Puis, c’est le moment du fun. On enchaîne quelques glissades sur des grosses bouées, en tir groupé, ce qui est assez drôle. La montée aussi nous permet de nous éclater, à balancer les bouées dans les jambes d’Anne avec pour objectif – réussi – de la faire tomber. Puis, deuxième pause culinaire, la tire d’érable, pas faite sur la neige parce que c’est le soir, mais on s’est pas privés pour nous en charger nous-mêmes. Un peu sucré, quand même, cette affaire ! Deuxième caribou, également, dans un verre de glace, 2$ plus cher que dans un gobelet de plastique ! Puis, le meilleur moment du carnaval : du rafting sur la neige, sensations garanties, entre les bosses et la vitesse (et les rotations pour le gros truc rond qu’on appelle Tornade).


C'est nous !


Après ça et l’admiration des sculptures de glace, on retourne se balader dans Québec, puis on finit dans un pub, le Saint Alexandre. Chanceux que nous sommes, il reste une table. C’est plein, et ça va le devenir encore plus parce qu’un groupe de musique traditionnelle vient jouer ce soir ! Si vous cherchez un pub avec un bon choix de bière, je ne saurais que vous conseiller le Saint Alexandre, dont le choix est extrêmement large. Et si vous cherchez une bière, je vous conseille la Saint Ambroise stout, meilleure encore que la Guiness ! Le repas, les bières, le band, les discussions nous font louper le défilé du Carnaval mais tant pis. La soirée était excellente ! Le retour, par contre, était délicat, à cause de la pluie verglaçante. A tel point qu’on a laissé la voiture au bas de la côte et qu’on est rentré à pieds à l’auberge.

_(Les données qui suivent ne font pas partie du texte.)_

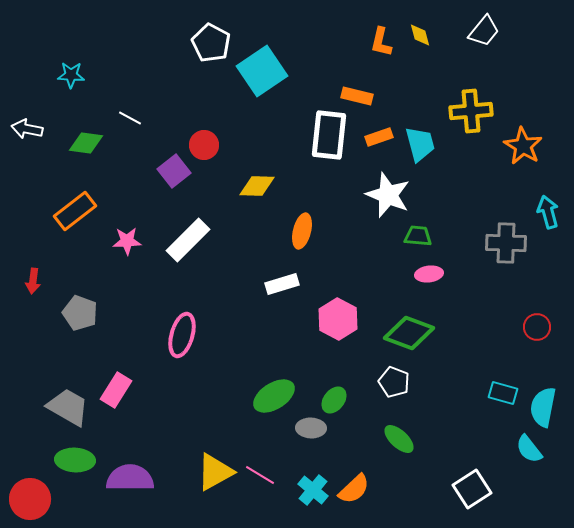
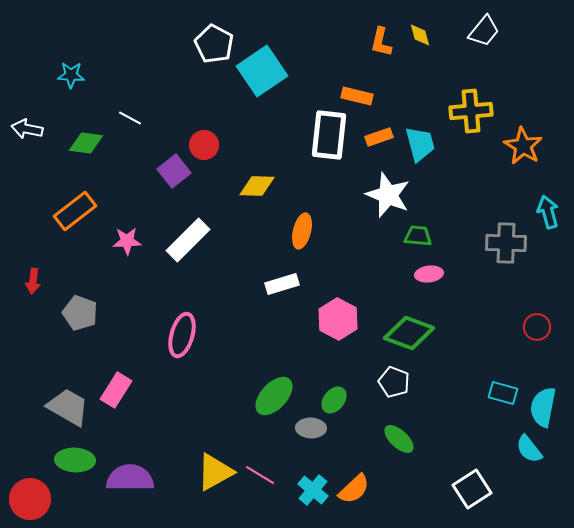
white pentagon at (211, 43): moved 3 px right, 1 px down
green ellipse at (274, 396): rotated 15 degrees counterclockwise
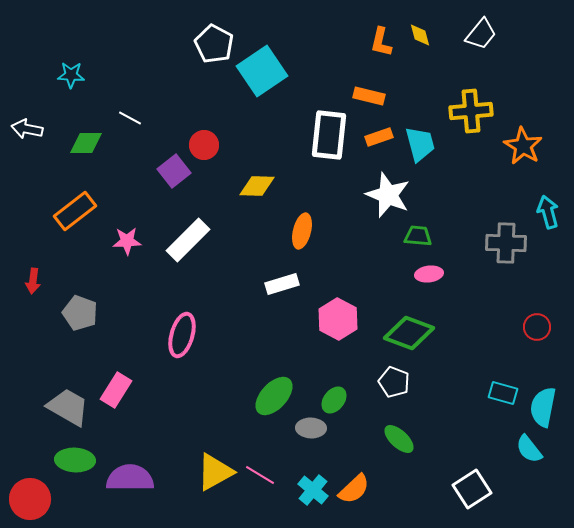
white trapezoid at (484, 31): moved 3 px left, 3 px down
orange rectangle at (357, 96): moved 12 px right
green diamond at (86, 143): rotated 8 degrees counterclockwise
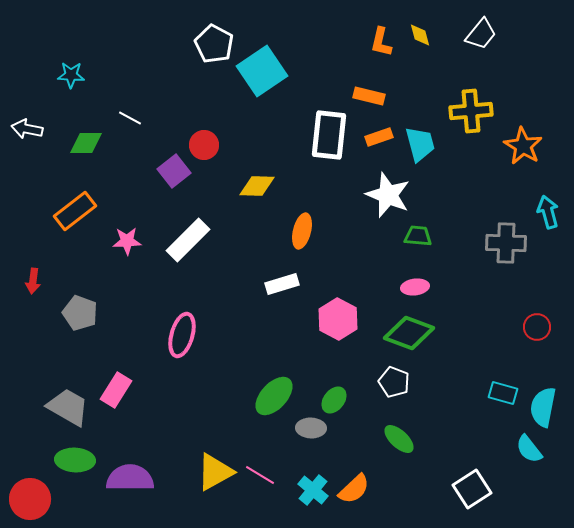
pink ellipse at (429, 274): moved 14 px left, 13 px down
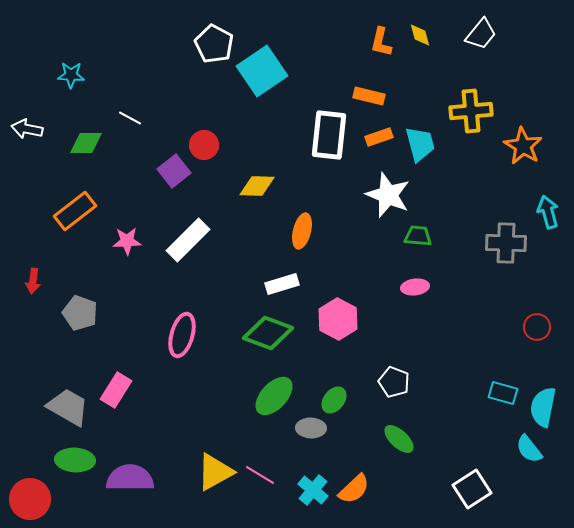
green diamond at (409, 333): moved 141 px left
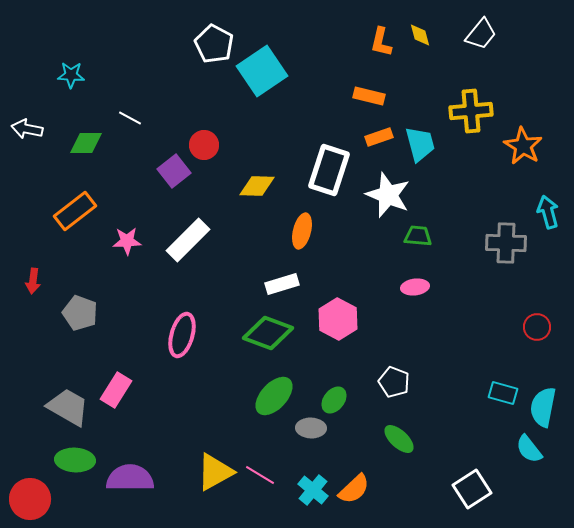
white rectangle at (329, 135): moved 35 px down; rotated 12 degrees clockwise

Elles seraient pas un peu grandes, les chopes Hoegaarden ?

 

Le lendemain, la température avoisine le 0°C, il fait beau. Le temps idéal pour du traineau. Contrairement à la pourvoirie du Lac Blanc, on est à deux par traineau. Mathieu s’installe aux commandes, moi je fais des photos. Six chiens, ça va quand même plus vite que quatre, et la neige glacée ne fait qu’accélérer les choses. Première gamelle quand c’est moi qui pilote. Un virage à angle droit et un peu trop de vitesse dans de la poudreuse nous font dangereusement pencher, et c’est les deux pieds dans la neige que je bataille pour rétablir le traineau. La deuxième est à l’origine d’une énorme cicatrice sur le nez. La version officielle est un patin qui, se coinçant dans la poudreuse alors que j’étais paisiblement assis sur le siège passager, m’envoie sur une branche qui se trouvait malencontreusement sur mon chemin. En réalité, mais ne le dites pas trop, c’est un loup qui nous a attaqués, et qui m’a asséné un coup de pate pendant que Mathieu essayait de le faire fuir avec un couteau suisse. Bon, ni ours, ni balafre, à peine une égratignure sur le nez, disparue depuis quelques jours déjà.

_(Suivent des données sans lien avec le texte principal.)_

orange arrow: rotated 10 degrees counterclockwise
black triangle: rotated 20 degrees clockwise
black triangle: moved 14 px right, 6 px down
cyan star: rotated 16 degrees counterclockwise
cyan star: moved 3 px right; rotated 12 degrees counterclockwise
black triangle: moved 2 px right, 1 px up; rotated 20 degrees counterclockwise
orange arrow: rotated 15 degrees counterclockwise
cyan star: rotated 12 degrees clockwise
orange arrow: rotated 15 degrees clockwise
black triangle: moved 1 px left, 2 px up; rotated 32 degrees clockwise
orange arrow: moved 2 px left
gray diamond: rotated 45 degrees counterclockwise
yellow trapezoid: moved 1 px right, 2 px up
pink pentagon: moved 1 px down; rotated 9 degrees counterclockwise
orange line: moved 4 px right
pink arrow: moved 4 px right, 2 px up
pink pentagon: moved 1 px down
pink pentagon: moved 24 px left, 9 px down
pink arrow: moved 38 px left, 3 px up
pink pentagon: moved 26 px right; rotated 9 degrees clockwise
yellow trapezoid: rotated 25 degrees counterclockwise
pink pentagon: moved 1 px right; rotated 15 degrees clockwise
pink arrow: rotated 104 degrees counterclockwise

Nos chiens étaient en forme !!!

 

Retour à Québec pour un brunch gargantuesque au Cosmos Café, dont j’ai déjà parlé, puis, ballade dans la ville, shopping et chocolat chaud avant de retourner se poser à l’auberge pour manger et se détendre. On abandonne Anne et son frère à leur sort pour reprendre la route. Finalement, la fin de semaine s’est révélée excellente, même si on a pas vu grand-chose du carnaval. Une prochaine fois, peut être…

 

Une des sculptures les plus titrées...à juste titre, si j'ose dire...


Je v
oulais vous mettre plus de photos, mais la galerie fait des siennes. Je retenterai une prochaine fois. J'avais oublié de mentionner que, comme pour toutes les photos de la soirée manalas, une partie des photos ici sont de Mathieu, mon coloc', dont la qualité de l'appareil n'a d'égal que son talent de photographe. Merci à lui de me laisser les utiliser.